Questions about which filtration option fits your household? Call the DFS team at 1-800-277-3458.
Why does water taste worse than soda to many people?
Tap water taste varies considerably by location. Municipal water is treated with chlorine or chloramine, which gives water a chemical or bleach-like odor that many people find off-putting. Older pipes add metallic or earthy notes. Soda, by contrast, is formulated specifically for consistent palatability. Filtering tap water to remove chlorine, sediment, and mineral off-flavors produces a noticeably cleaner taste that closes much of the gap.
Does filtered water actually taste better than tap water?

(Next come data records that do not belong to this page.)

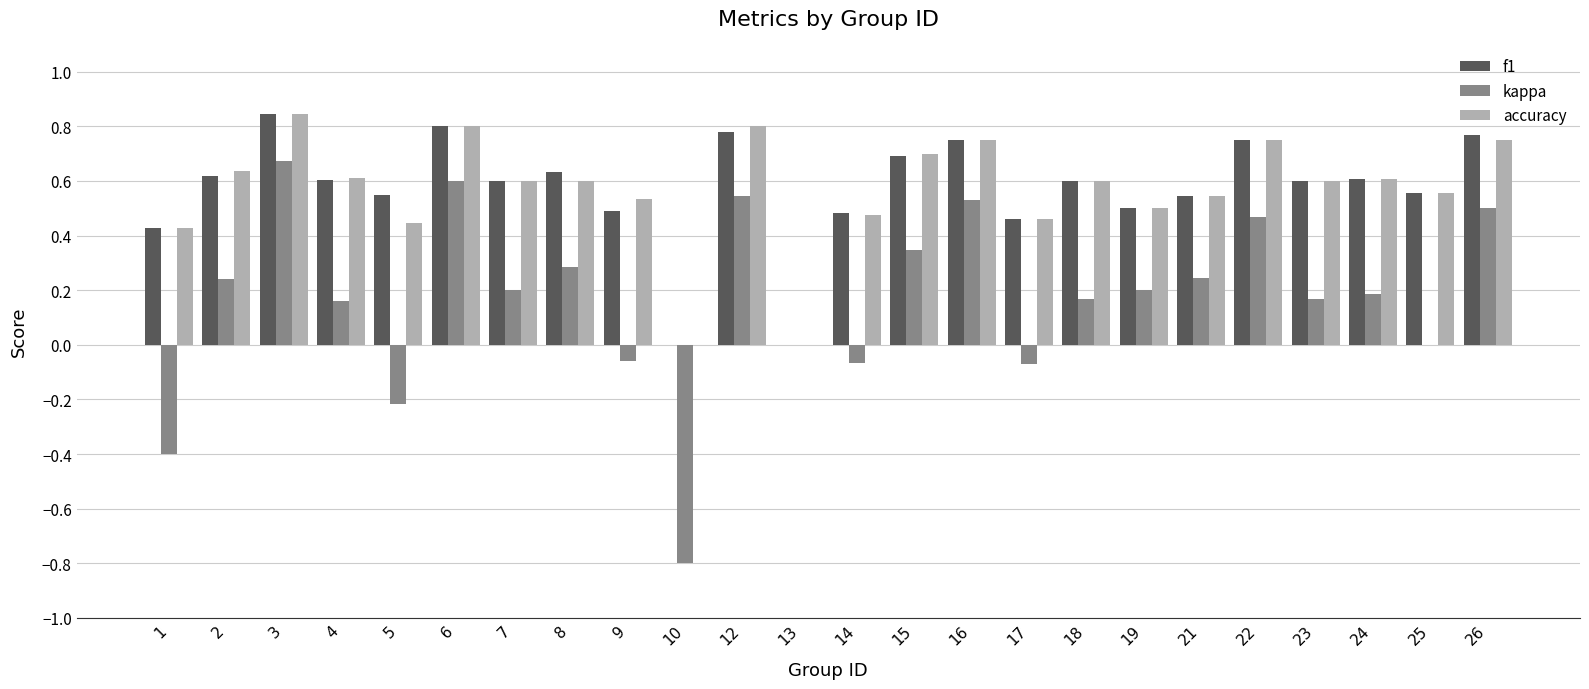

What is the sum of all f1 values?

13.7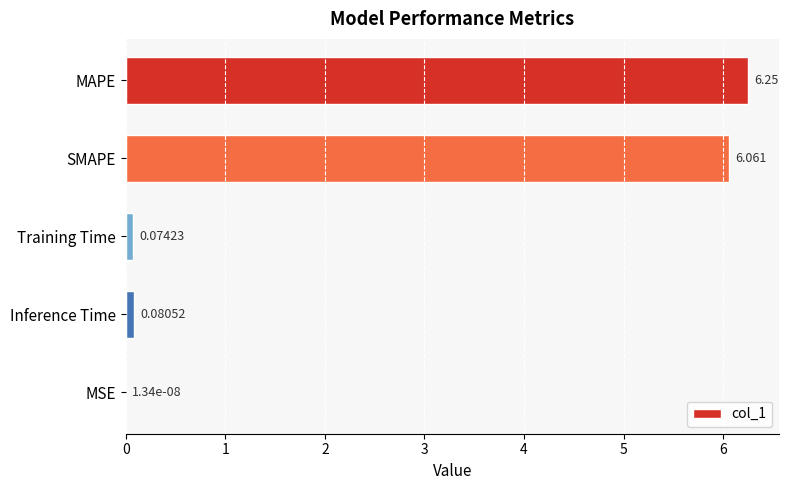

Which has a higher value, Training Time or Inference Time?

Inference Time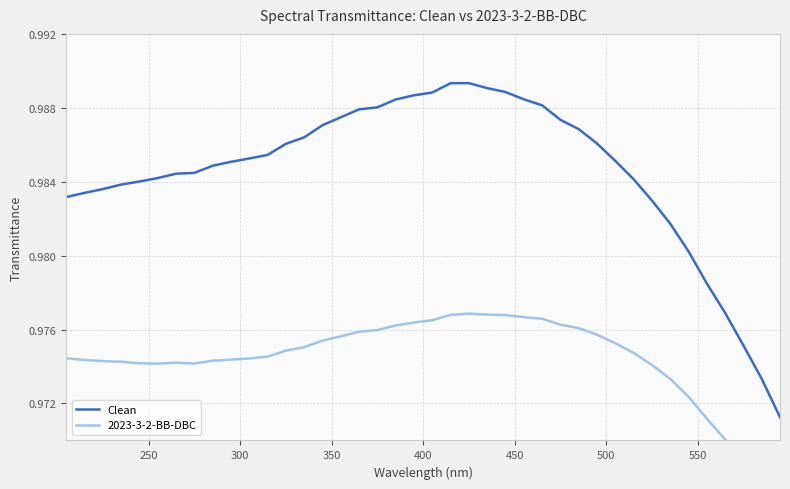

True or false: Clean has more than 0 points higher than both neighbors.

True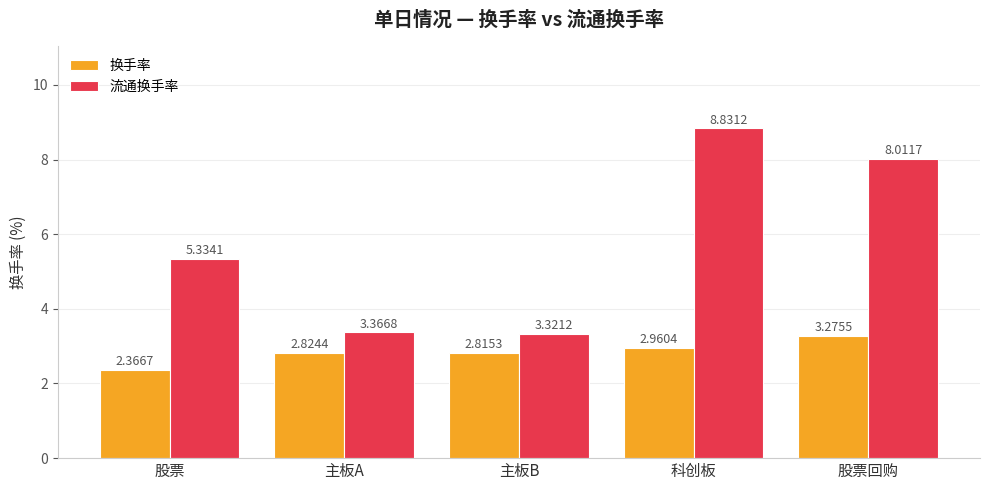

At which label is 换手率 closest to 2?

股票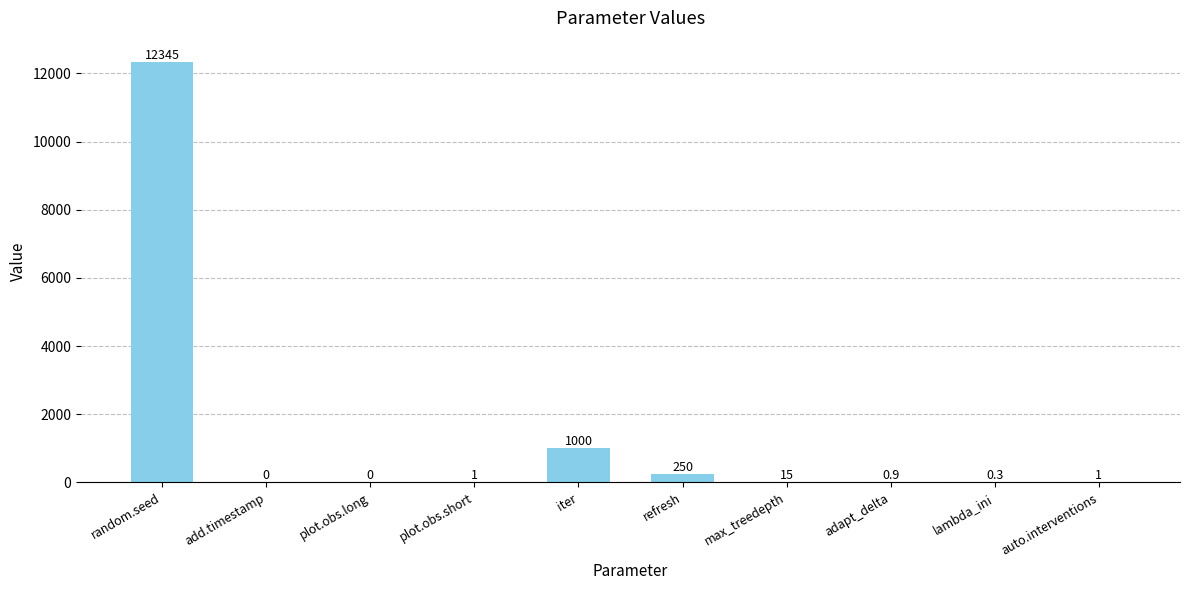

Which label corresponds to the smallest value in the chart?

add.timestamp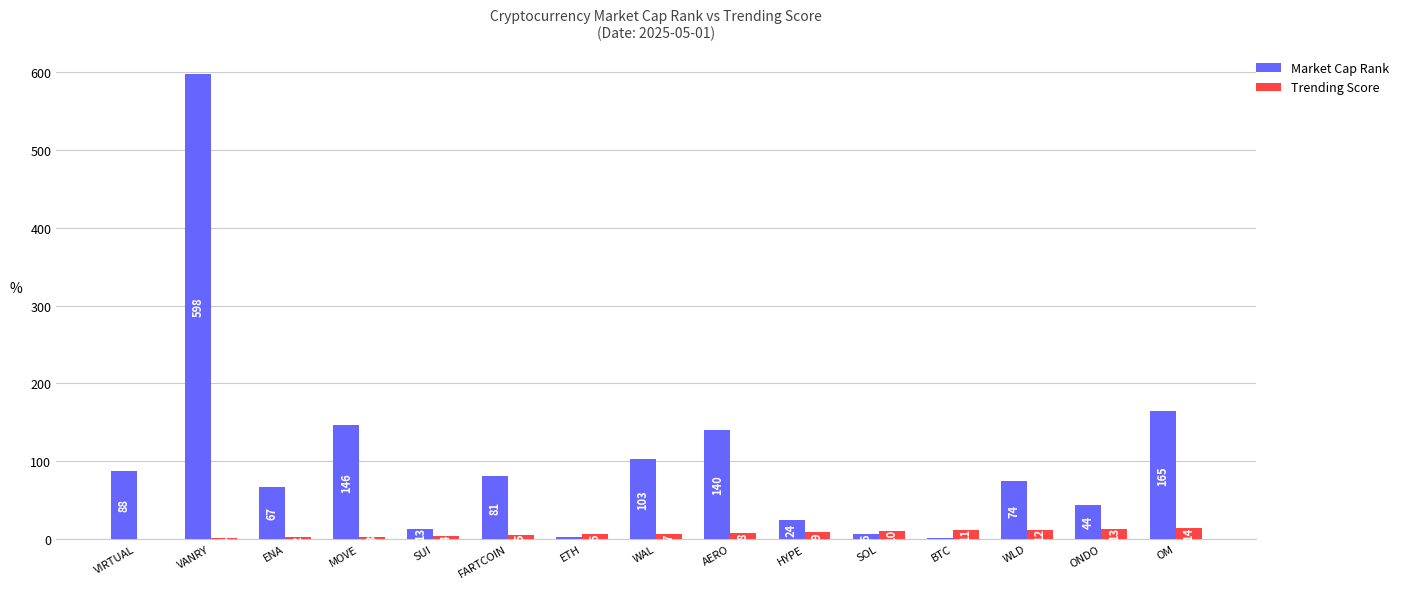

What is the sum of the Trending Score values at VANRY and FARTCOIN?

6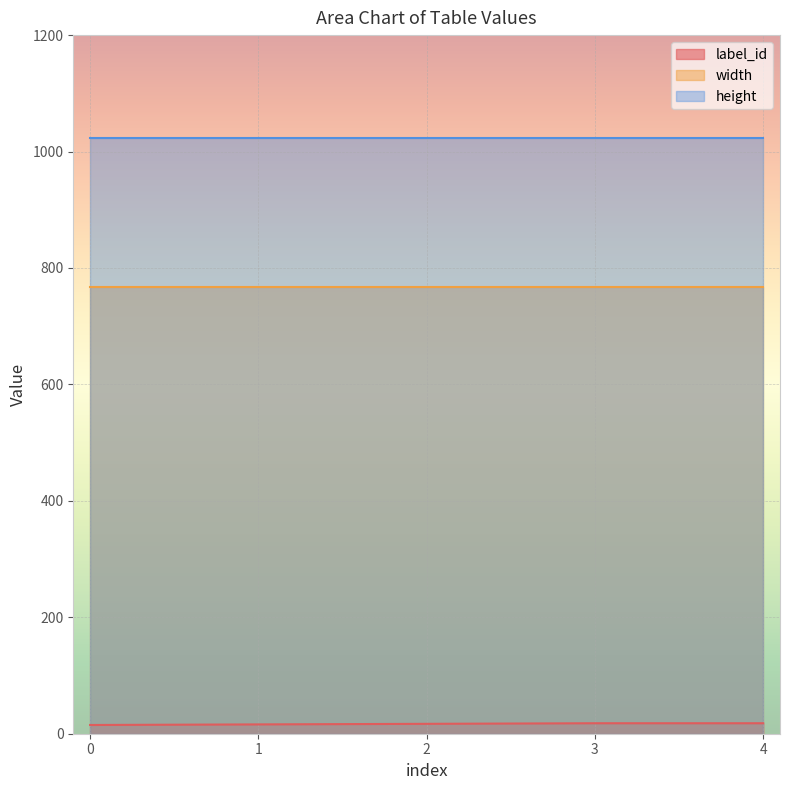

What is the sum of the height values at 2 and 0?

2048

Yes, measurably so. Activated carbon filtration removes chlorine, chloramine, sediment, and many organic compounds that are responsible for the taste and odor most people associate with tap water. Studies and consumer taste tests consistently show that filtered water is preferred over unfiltered tap water when the source contains chlorine treatment -- which includes nearly all municipal water in the U.S.
What is the easiest way to start drinking more water at home?
The lowest-friction approach is a filtered water pitcher kept cold in the refrigerator. Cold filtered water is available immediately, with no installation and no ongoing effort beyond refilling and replacing the filter every two to three months. For households with a refrigerator water dispenser, keeping the fridge filter current produces the same result with even less effort.
Will sparkling or flavored water help with the transition from soda?
Yes. Carbonated water addresses the fizz draw that many soda drinkers miss and is a well-documented bridge for people transitioning away from carbonated beverages. Filtering tap water before carbonating it removes the chlorine that becomes more noticeable in carbonated form and produces a cleaner-tasting result. Naturally flavored still or sparkling water addresses the flavor draw without added sugar.
How much does a home water filter cost compared to buying soda or bottled water?
A filtered pitcher with replacement filters costs roughly $60 to $80 per year for a household of two -- significantly less than regular soda or bottled water purchases at comparable volume. An under-sink system costs more upfront but typically delivers filtered water at less than $0.01 per gallon over its lifespan, compared to $1 to $2 per gallon for bottled water. The financial case for home filtration over ongoing beverage purchases improves considerably over a 12-month period.
Does caffeine withdrawal make cutting soda harder?
For regular consumers of caffeinated soda, yes. Caffeine dependence produces headaches, fatigue, and irritability during the first several days of reduction, which is often misattributed to "not drinking enough water." Tapering caffeinated soda gradually rather than stopping abruptly, or temporarily substituting lower-caffeine alternatives, reduces withdrawal discomfort and improves the likelihood of a successful long-term switch.
How do I know if my tap water is affecting my willingness to drink it?
If you regularly choose bottled water, flavored drinks, or tap water with ice over plain tap water at room temperature, taste and odor are likely playing a role. Fill a glass with tap water and let it sit for a few minutes, then smell it before drinking -- chlorine odor is typically the most detectable indicator. A water test kit can confirm what contaminants or compounds are present in your supply and guide the right filtration choice.